When I was an adolescent, I did not get along with my younger sister and brothers. Actually, much of our time we spent arguing and teasing each other. Living with our parents in a relatively small apartment and having to share rooms, was not really conducive to a peaceful coexistence. Looking back, I am full of admiration for my parents who provided us with a loving home and instilled in us a respect for family bonds. Perhaps like most adolescents, I did not appreciate these family bonds and simply wanted to move out of the family to start my own life. However, the older I get, the stronger the bond with my siblings becomes and the more I value my family.

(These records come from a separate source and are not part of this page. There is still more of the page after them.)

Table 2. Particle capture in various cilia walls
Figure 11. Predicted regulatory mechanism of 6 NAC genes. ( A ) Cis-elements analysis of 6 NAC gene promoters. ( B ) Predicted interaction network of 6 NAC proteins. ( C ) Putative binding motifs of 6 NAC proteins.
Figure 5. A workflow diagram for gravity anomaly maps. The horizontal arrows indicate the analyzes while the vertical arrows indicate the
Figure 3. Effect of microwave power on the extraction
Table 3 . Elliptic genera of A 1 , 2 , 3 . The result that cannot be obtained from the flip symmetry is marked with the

This came to my mind when reading today’s Gospel of Matthew, which describes an event when Jesus’ mother and brothers wanted to speak with him. His response to their request seems rather rude. He answered them asking "Who is my mother? Who are my brothers?" Jesus seems to disregard his blood relatives and instead to prioritize the bond among those who follow God’s will: "Here are my mother and my brothers. For whoever does the will of my heavenly Father is my brother, and sister, and mother." Like with many of Jesus’ shocking statements, he wants to teach us something, namely that all those who try their best to follow his teaching – which is synonymous with God’s will – share a common bond that is stronger than blood relationships and goes beyond the boundaries of blood relationships.

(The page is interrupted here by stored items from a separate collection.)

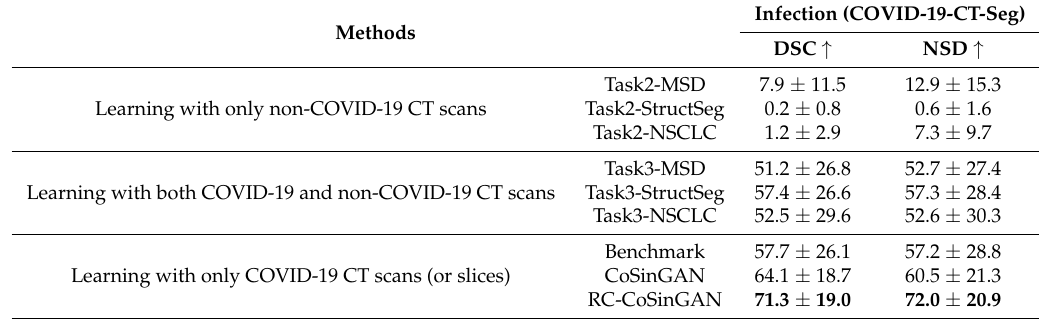
Table 7. Quantitative results (Mean±Standard deviation) of different solutions for learning automated COVID-19 infection segmentation based on 2D U-Net. ↑ denoting a higher score admits better segmentation performance. The entries in bold highlight the best average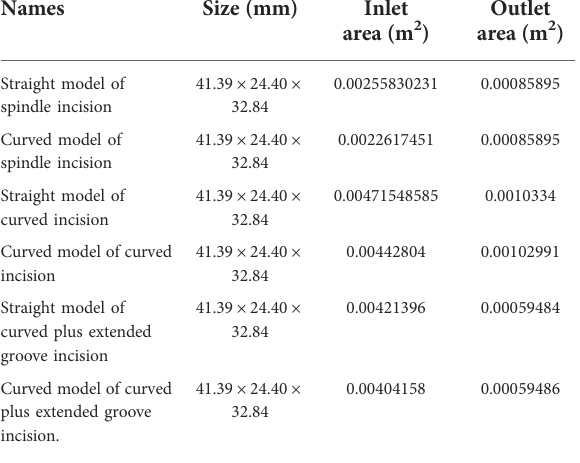
TABLE 6 Size and inlet/outlet area of models.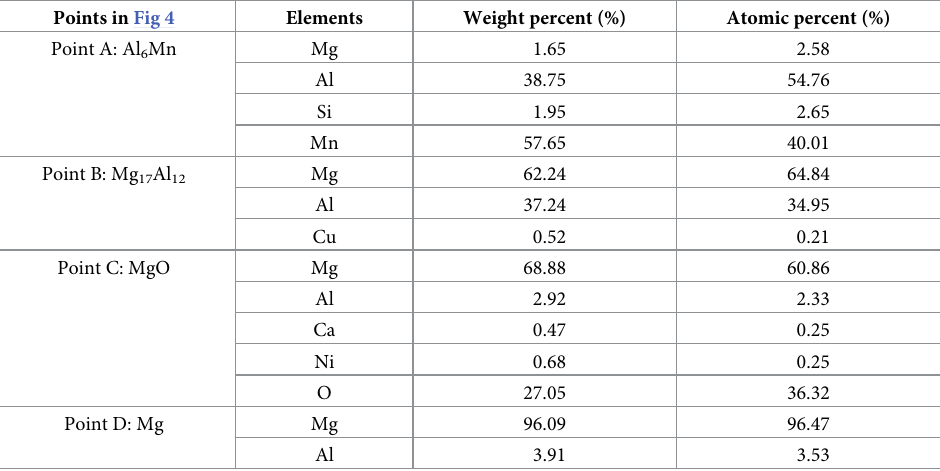
Table 1. The EDS result in Fig 4 for the elemental analysis in the AM60 magnesium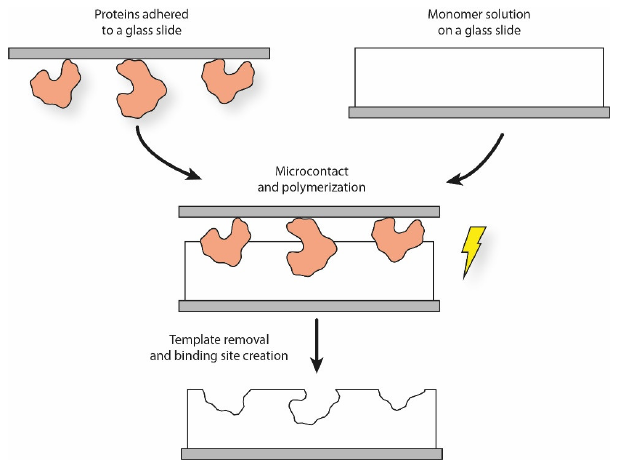
Figure 2. Simplified schematics of the micro-contact printing procedure for proteins.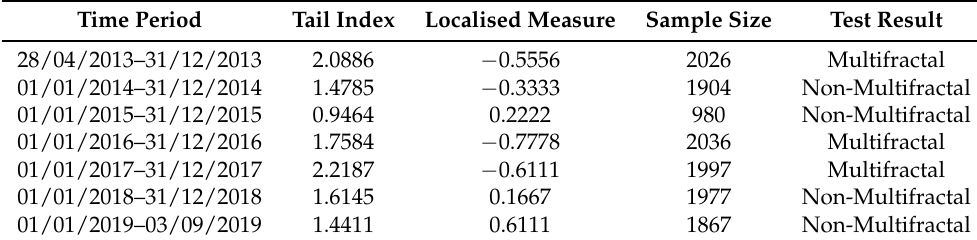
Table A2. Local hypothesis test results on daily Bitcoin open prices.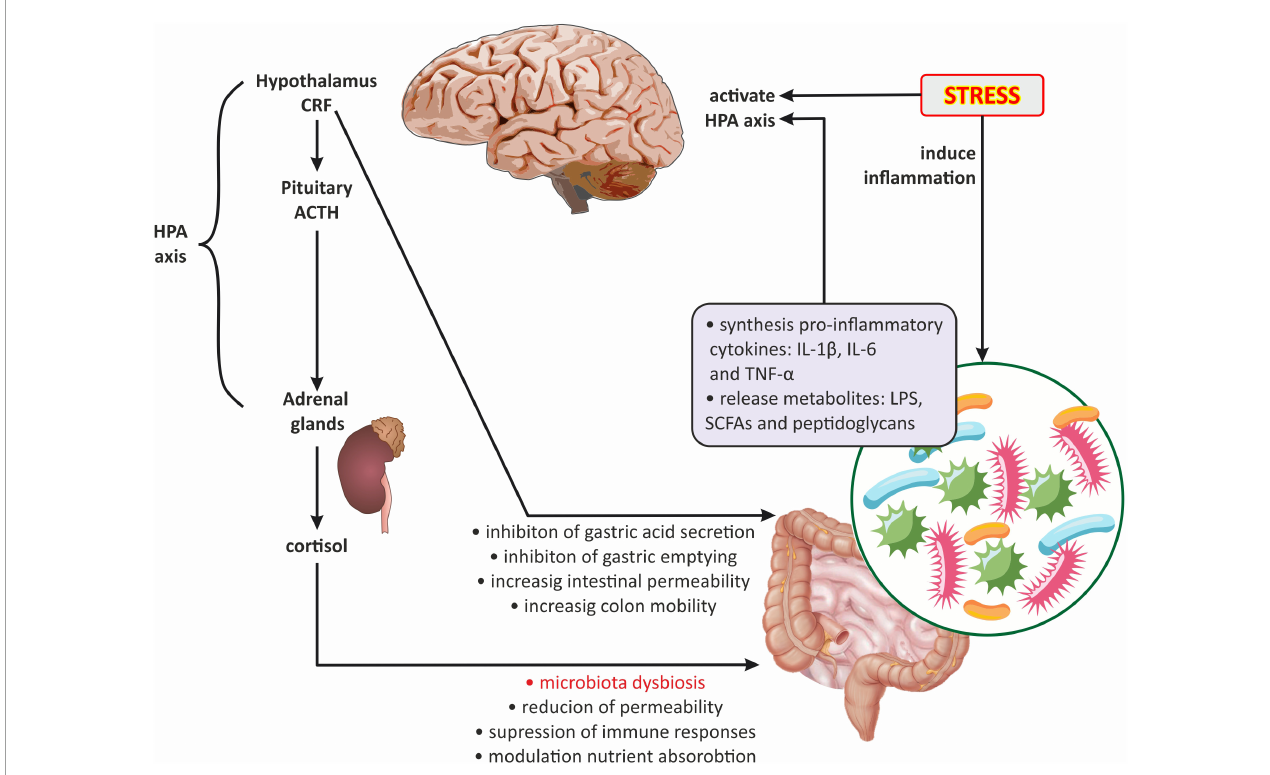
FIGURE4 The role of the hypothalamic-pituitary-adrenal axis in gut microbiota-brain communications. ACTH, adrenocorticotropic hormone; CRF, corticotropin-releasing factor; HPA axis, hypothalamic-pituitary-adrenal axis; IL-1 β , interleukin-1 beta; IL-6, interleukin 6; LPS, lipopolysaccharide; SCFAs, short-chain fatty acids; TNF α , tumor necrosis factor α .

As followers of Jesus, we are united with people from all walks of life, from every nation, from different ethnic groups. We have a common bond that is rooted in our commitment to follow God’s will. Like in a blood family, we are expected to support each other and be available for each other in times of need. Like in a blood family, we may not always get along well with our brothers and sisters in faith but we nevertheless belong together. The way we express this common bond differs from the way blood relatives are there for each other. Perhaps we personally know some who attend the same parish or belong to the same faith-group, but we will never see most members of God’s family face-to-face. Thus, the dynamics of supporting each other are different from a blood family: Perhaps we need to support our sister parish in a developing country. Perhaps we need to pray for a diocese which faces the threat of political persecution. Perhaps we need to lobby with others so that our political and economic leadership changes policies and practices which contradict God’s will.

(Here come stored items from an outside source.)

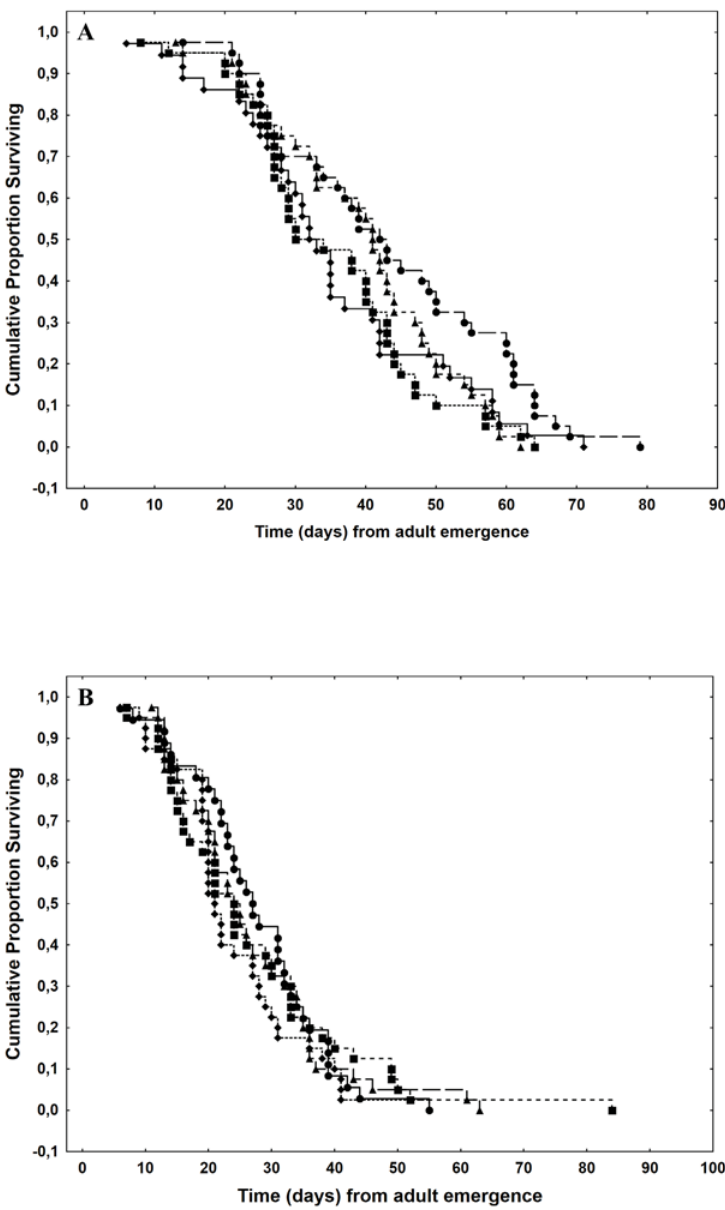
Fig 5. Survival curves for adult Diachasmimorpha longicaudata reared on Ceratitis capitata larvae that developed in different host fruit. Different fruit species are labelled with a different shape: Apple: circles; Fig: squares; Orange: triangles; Peach: diamonds. (a) males and (b) females.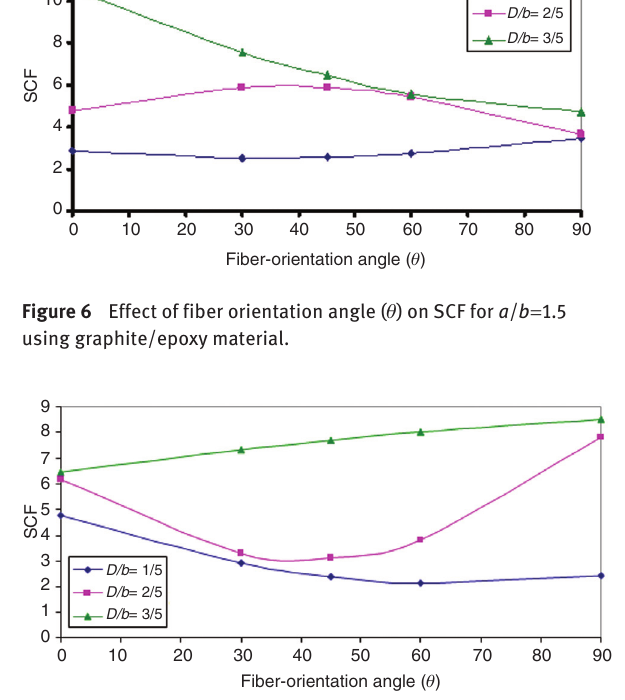
Figure 7 Effect of fiber orientation angle ( θ ) on SCF for a / b = 2 using graphite/epoxy material.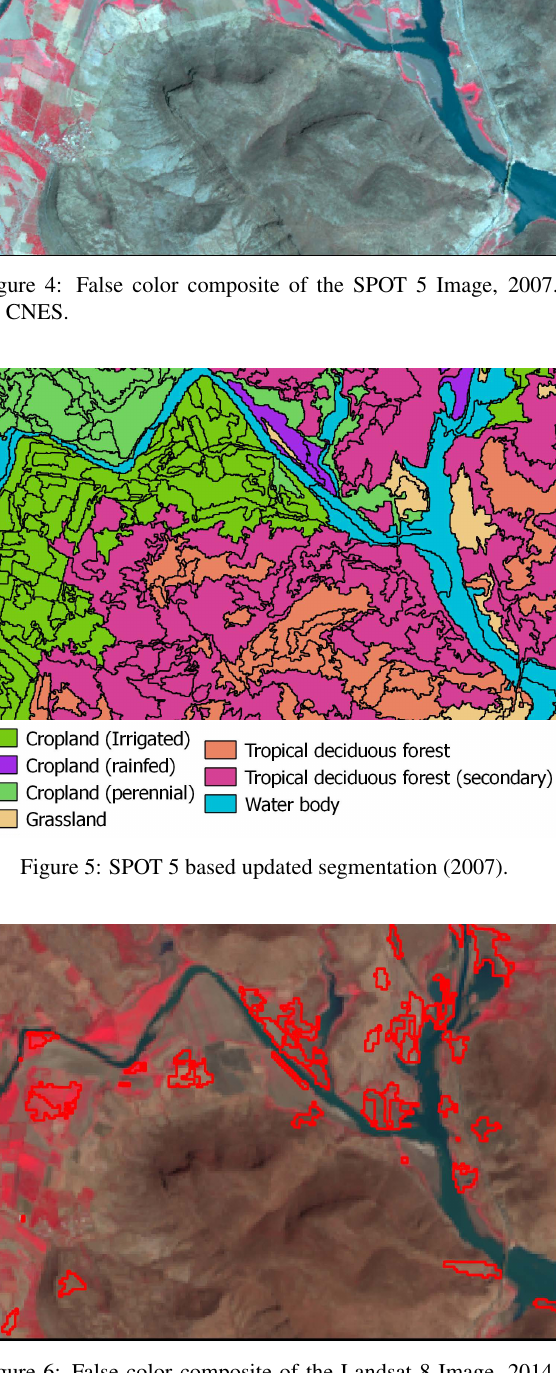
Figure 6: False color composite of the Landsat 8 Image, 2014. c (cid:13) USGS/NASA Landsat. Red objects were the “uncertain” seg-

Today’s Gospel reading challenges us to reflect on the importance of the common bond of faith, asks us to strengthen our commitment to our worldwide faith family, and motivates us to be creative in finding ways to support our brothers and sisters through faith.
Like in a blood family, we often fail to live up to the ideal of being the family of God and instead live selfish lives. Today’s reading from the book of Micha, one of the Old Testament prophets, reminds us that failure is not the last word: Failure is part of human life. God’s response to our failure is showing us his mercy. The reading tells us of God’s overwhelming and unparalleled forgiveness. He is not angry with us when we fail to follow his will; he “rather delights in clemency.”
Whenever we do not live up to our promises, he will forgive us and “will cast into the depths of the sea all our sins.” The burden of our failure is removed and cannot discourage us anymore to support our brothers and sisters through faith.